* EXERCISE PROMPT: All entries below are to be retyped in full, precisely as they appear.

* THE DATA:
# # #
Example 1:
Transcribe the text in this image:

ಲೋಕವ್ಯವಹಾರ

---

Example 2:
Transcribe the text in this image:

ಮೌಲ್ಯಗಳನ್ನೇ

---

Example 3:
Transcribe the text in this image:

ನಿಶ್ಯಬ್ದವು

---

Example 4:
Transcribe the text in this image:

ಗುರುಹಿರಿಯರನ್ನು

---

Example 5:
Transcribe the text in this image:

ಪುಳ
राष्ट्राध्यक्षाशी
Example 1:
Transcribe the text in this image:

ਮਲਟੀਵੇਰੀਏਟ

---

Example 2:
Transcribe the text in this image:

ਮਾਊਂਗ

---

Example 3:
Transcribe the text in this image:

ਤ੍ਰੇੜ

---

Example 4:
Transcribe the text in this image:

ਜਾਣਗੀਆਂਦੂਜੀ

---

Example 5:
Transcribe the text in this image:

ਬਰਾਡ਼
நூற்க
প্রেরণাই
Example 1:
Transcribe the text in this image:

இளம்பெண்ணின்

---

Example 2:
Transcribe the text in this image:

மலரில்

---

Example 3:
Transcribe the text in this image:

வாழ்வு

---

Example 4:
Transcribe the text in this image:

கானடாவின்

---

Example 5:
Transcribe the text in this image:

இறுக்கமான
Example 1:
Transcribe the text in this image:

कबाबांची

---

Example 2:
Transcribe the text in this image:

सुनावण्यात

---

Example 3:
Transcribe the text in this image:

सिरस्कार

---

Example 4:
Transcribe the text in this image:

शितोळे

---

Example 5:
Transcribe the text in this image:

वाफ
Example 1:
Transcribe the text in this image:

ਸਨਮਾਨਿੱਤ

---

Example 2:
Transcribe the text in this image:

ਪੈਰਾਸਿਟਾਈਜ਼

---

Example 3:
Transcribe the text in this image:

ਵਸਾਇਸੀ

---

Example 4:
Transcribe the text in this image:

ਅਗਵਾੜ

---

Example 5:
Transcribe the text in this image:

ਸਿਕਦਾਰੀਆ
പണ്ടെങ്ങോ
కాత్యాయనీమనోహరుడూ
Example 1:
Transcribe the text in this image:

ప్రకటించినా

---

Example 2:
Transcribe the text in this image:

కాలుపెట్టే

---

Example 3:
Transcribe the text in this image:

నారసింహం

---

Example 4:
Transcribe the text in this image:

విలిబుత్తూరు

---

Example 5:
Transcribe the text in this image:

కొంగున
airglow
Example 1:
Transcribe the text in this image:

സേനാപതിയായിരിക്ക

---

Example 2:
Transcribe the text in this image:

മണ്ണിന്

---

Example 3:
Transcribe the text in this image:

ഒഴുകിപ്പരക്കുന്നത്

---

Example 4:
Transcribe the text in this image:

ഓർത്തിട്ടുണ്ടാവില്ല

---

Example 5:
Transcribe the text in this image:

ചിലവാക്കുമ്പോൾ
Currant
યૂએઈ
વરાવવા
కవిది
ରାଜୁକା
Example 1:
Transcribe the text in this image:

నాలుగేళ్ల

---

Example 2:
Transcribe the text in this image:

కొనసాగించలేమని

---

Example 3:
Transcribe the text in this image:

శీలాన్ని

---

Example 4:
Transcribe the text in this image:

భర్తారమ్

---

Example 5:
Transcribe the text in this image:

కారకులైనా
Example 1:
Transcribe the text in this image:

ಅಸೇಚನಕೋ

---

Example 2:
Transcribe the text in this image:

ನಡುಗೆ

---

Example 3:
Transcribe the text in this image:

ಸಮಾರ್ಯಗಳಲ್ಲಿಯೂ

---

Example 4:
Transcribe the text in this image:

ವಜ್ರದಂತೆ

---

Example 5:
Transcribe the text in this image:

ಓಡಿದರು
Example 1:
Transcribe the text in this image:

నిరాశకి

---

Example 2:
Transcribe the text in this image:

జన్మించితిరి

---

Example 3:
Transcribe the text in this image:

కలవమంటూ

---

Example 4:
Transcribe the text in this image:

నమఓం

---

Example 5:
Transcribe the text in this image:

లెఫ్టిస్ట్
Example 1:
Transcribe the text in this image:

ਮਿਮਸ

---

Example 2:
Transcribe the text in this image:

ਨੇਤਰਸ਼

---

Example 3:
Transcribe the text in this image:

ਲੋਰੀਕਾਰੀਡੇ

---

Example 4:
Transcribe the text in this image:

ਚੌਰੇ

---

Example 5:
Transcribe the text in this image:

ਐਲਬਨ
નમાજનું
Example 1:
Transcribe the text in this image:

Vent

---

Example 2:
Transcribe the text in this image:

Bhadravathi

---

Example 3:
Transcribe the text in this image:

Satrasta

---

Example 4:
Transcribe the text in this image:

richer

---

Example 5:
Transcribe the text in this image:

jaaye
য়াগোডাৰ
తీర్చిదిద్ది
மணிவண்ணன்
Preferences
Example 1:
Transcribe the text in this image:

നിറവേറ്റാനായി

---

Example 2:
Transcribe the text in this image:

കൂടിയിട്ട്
# # #
* ANSWER TO THE PROBLEM:
Example 1:
Transcribe the text in this image:

ಲೋಕವ್ಯವಹಾರ

---

Example 2:
Transcribe the text in this image:

ಮೌಲ್ಯಗಳನ್ನೇ

---

Example 3:
Transcribe the text in this image:

ನಿಶ್ಯಬ್ದವು

---

Example 4:
Transcribe the text in this image:

ಗುರುಹಿರಿಯರನ್ನು

---

Example 5:
Transcribe the text in this image:

ಪುಳ
राष्ट्राध्यक्षाशी
Example 1:
Transcribe the text in this image:

ਮਲਟੀਵੇਰੀਏਟ

---

Example 2:
Transcribe the text in this image:

ਮਾਊਂਗ

---

Example 3:
Transcribe the text in this image:

ਤ੍ਰੇੜ

---

Example 4:
Transcribe the text in this image:

ਜਾਣਗੀਆਂਦੂਜੀ

---

Example 5:
Transcribe the text in this image:

ਬਰਾਡ਼
நூற்க
প্রেরণাই
Example 1:
Transcribe the text in this image:

இளம்பெண்ணின்

---

Example 2:
Transcribe the text in this image:

மலரில்

---

Example 3:
Transcribe the text in this image:

வாழ்வு

---

Example 4:
Transcribe the text in this image:

கானடாவின்

---

Example 5:
Transcribe the text in this image:

இறுக்கமான
Example 1:
Transcribe the text in this image:

कबाबांची

---

Example 2:
Transcribe the text in this image:

सुनावण्यात

---

Example 3:
Transcribe the text in this image:

सिरस्कार

---

Example 4:
Transcribe the text in this image:

शितोळे

---

Example 5:
Transcribe the text in this image:

वाफ
Example 1:
Transcribe the text in this image:

ਸਨਮਾਨਿੱਤ

---

Example 2:
Transcribe the text in this image:

ਪੈਰਾਸਿਟਾਈਜ਼

---

Example 3:
Transcribe the text in this image:

ਵਸਾਇਸੀ

---

Example 4:
Transcribe the text in this image:

ਅਗਵਾੜ

---

Example 5:
Transcribe the text in this image:

ਸਿਕਦਾਰੀਆ
പണ്ടെങ്ങോ
కాత్యాయనీమనోహరుడూ
Example 1:
Transcribe the text in this image:

ప్రకటించినా

---

Example 2:
Transcribe the text in this image:

కాలుపెట్టే

---

Example 3:
Transcribe the text in this image:

నారసింహం

---

Example 4:
Transcribe the text in this image:

విలిబుత్తూరు

---

Example 5:
Transcribe the text in this image:

కొంగున
airglow
Example 1:
Transcribe the text in this image:

സേനാപതിയായിരിക്ക

---

Example 2:
Transcribe the text in this image:

മണ്ണിന്

---

Example 3:
Transcribe the text in this image:

ഒഴുകിപ്പരക്കുന്നത്

---

Example 4:
Transcribe the text in this image:

ഓർത്തിട്ടുണ്ടാവില്ല

---

Example 5:
Transcribe the text in this image:

ചിലവാക്കുമ്പോൾ
Currant
યૂએઈ
વરાવવા
కవిది
ରାଜୁକା
Example 1:
Transcribe the text in this image:

నాలుగేళ్ల

---

Example 2:
Transcribe the text in this image:

కొనసాగించలేమని

---

Example 3:
Transcribe the text in this image:

శీలాన్ని

---

Example 4:
Transcribe the text in this image:

భర్తారమ్

---

Example 5:
Transcribe the text in this image:

కారకులైనా
Example 1:
Transcribe the text in this image:

ಅಸೇಚನಕೋ

---

Example 2:
Transcribe the text in this image:

ನಡುಗೆ

---

Example 3:
Transcribe the text in this image:

ಸಮಾರ್ಯಗಳಲ್ಲಿಯೂ

---

Example 4:
Transcribe the text in this image:

ವಜ್ರದಂತೆ

---

Example 5:
Transcribe the text in this image:

ಓಡಿದರು
Example 1:
Transcribe the text in this image:

నిరాశకి

---

Example 2:
Transcribe the text in this image:

జన్మించితిరి

---

Example 3:
Transcribe the text in this image:

కలవమంటూ

---

Example 4:
Transcribe the text in this image:

నమఓం

---

Example 5:
Transcribe the text in this image:

లెఫ్టిస్ట్
Example 1:
Transcribe the text in this image:

ਮਿਮਸ

---

Example 2:
Transcribe the text in this image:

ਨੇਤਰਸ਼

---

Example 3:
Transcribe the text in this image:

ਲੋਰੀਕਾਰੀਡੇ

---

Example 4:
Transcribe the text in this image:

ਚੌਰੇ

---

Example 5:
Transcribe the text in this image:

ਐਲਬਨ
નમાજનું
Example 1:
Transcribe the text in this image:

Vent

---

Example 2:
Transcribe the text in this image:

Bhadravathi

---

Example 3:
Transcribe the text in this image:

Satrasta

---

Example 4:
Transcribe the text in this image:

richer

---

Example 5:
Transcribe the text in this image:

jaaye
য়াগোডাৰ
తీర్చిదిద్ది
மணிவண்ணன்
Preferences
Example 1:
Transcribe the text in this image:

നിറവേറ്റാനായി

---

Example 2:
Transcribe the text in this image:

കൂടിയിട്ട്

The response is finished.